Which data drives decisions?
Quatraro’s old team – the Tampa Bay Rays – lost a World Series when manager Kevin Cash pulled starting pitcher Blake Snell because he didn’t want Snell facing Dodgers Mookie Betts or Corey Seager a third time (a data-driven decision) and replaced him with reliever Nick Anderson because Anderson had performed well over the past two years (another data-driven decision).
People who are into numbers like large sample sizes because they smooth out the anomalies; other people think you have to go by what’s happening that night because what’s happening that night might be one of those anomalies. When you’re in a must-win game, you don’t care what a guy does over a season, you care about what he’s doing right now.
The overall numbers might support Cash’s decisions, but that night Blake Snell was pitching his ass off – he already struck out Betts and Seager twice – and while he pitched well in the regular season, Nick Anderson was scuffling in the postseason.
Saying you’re going to let the data drive decisions sounds logical and businesslike, but there’s a whole lot of data available and you’re going to have to decide what data is going to drive that night’s decisions.
A common problem with data-driven decisions
Let’s say you have a pitcher with an Earned Run Average of 4.00.
The word “average” is right in there, but way too often people take that 4.00 ERA as a constant, when in reality on some nights the pitcher’s better than that and some night’s he’s worse. That’s why you have a manager in the dugout (at least theoretically): to react to what he’s seeing that night.
Forcing the manager to stick to a game plan that was based on data from the past and not what’s happening in the present has led to a lot of really bad decisions.
But sticking to the numbers is a way to cover your ass. If what you do doesn’t work out you can always say you did what the numbers told you to do. And you can almost always find a number that supports doing whatever dumb thing you did:
“Hey, on alternate Tuesdays with a temperature over 92 degrees, that guys slugs .473.”

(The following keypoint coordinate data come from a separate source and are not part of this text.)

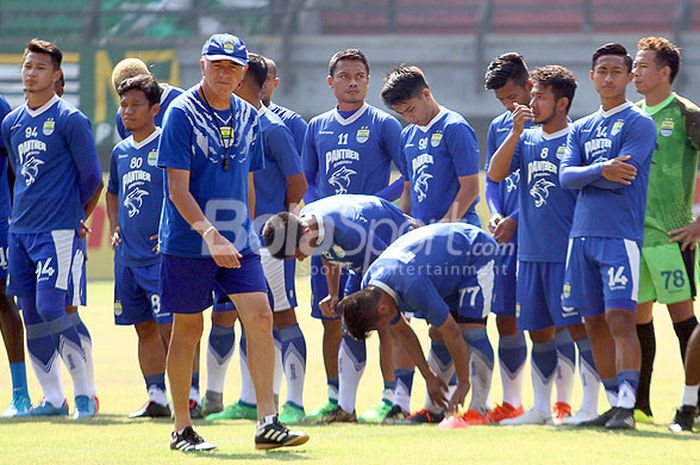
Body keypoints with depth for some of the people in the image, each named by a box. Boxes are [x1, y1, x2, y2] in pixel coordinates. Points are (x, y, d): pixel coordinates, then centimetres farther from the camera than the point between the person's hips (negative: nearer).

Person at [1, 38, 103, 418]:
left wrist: (74, 219, 4)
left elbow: (92, 178, -3)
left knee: (51, 308, -15)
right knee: (31, 316, 6)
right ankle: (53, 398, 12)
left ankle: (85, 393, -5)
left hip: (57, 232, -7)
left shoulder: (70, 120, -6)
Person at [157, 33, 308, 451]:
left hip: (238, 241, 4)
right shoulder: (182, 114, -9)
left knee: (260, 316, -10)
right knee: (188, 328, 4)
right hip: (188, 243, -4)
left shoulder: (248, 117, 8)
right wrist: (210, 234, -25)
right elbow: (177, 189, -15)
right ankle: (182, 429, 15)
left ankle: (267, 422, -10)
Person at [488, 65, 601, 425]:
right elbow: (495, 175, 2)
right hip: (530, 250, 6)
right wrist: (516, 132, -8)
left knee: (578, 326, -6)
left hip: (568, 251, -6)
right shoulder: (526, 139, 12)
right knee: (539, 331, 10)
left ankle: (590, 406, -3)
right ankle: (540, 408, 17)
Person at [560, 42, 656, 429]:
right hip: (582, 234, 7)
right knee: (595, 323, 7)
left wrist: (584, 173, 1)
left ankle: (626, 406, -18)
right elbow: (566, 176, 3)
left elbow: (622, 175, -12)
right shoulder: (582, 128, 17)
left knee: (619, 318, -14)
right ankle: (614, 403, 15)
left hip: (620, 234, -7)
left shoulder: (638, 124, -1)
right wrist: (601, 171, -15)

A very smart ballplayer once said owners love numbers because they’re used to working with spreadsheets and guys who have college degrees and wear ties, and because generally speaking, owners can’t see what ballplayers and coaches can see just by watching.

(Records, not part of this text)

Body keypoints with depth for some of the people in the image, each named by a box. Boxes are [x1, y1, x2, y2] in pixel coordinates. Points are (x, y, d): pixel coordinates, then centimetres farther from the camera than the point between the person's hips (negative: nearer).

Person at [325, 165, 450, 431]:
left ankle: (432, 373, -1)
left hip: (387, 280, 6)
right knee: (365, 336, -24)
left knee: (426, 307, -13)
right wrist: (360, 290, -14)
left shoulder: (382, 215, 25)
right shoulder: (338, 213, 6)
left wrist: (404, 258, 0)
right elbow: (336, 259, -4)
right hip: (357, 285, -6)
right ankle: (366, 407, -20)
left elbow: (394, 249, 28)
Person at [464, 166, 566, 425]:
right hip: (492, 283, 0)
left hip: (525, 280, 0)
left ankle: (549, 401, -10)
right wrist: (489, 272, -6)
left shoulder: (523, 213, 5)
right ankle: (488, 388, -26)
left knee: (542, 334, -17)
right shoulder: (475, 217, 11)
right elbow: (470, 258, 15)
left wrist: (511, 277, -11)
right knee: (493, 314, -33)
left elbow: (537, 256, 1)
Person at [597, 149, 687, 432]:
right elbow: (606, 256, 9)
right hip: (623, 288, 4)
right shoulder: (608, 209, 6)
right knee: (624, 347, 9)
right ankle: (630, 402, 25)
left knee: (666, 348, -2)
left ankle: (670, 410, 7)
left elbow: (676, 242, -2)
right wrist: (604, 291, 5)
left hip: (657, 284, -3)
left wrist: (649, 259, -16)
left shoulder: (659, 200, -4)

Owners can’t tell if a pitcher is tired just by watching him pitch – they need pitch counts. Which they might want the manager to stick to even though one night a pitcher’s gassed after 70 pitches and another night the same pitcher has another inning in him after 90.
None of this means the data should be ignored.
It’s helpful information for a manager to have on hand and blend in with what he’s seeing that night and since we don’t have the answers to all the questions that got asked, we’ll just have to watch and see what happens, which assumes MLB will get its shit together before Opening Day and tell us who we have to pay to watch Royals games.
Let’s hope it’s a data-driven decision.
Here's a theory that may or may not be true, but is worth thinking about: some businesses (and MLB and newspapers appear to be on that list) have decided they don't care about certain demographics (like older people who have one foot in the grave and the other one on a roller skate) and they're going to focus on a younger target audience (who still have a lifetime of spending to do) which would help explain why you now need a smart phone with the MLB app on it to buy a ticket to a baseball game.
The problem with that marketing approach is older people are your loyal customers (who you're blowing off) and MLB and newspapers haven't done enough to attract the younger customers they want which would also explain declining attendance.
I'm no marketing genius, but making your product hard to buy doesn't seem like a great plan.
What does their data say about the number of fans that are lost when games are not shown on local TV? Now that seems like a decision that could be data driven.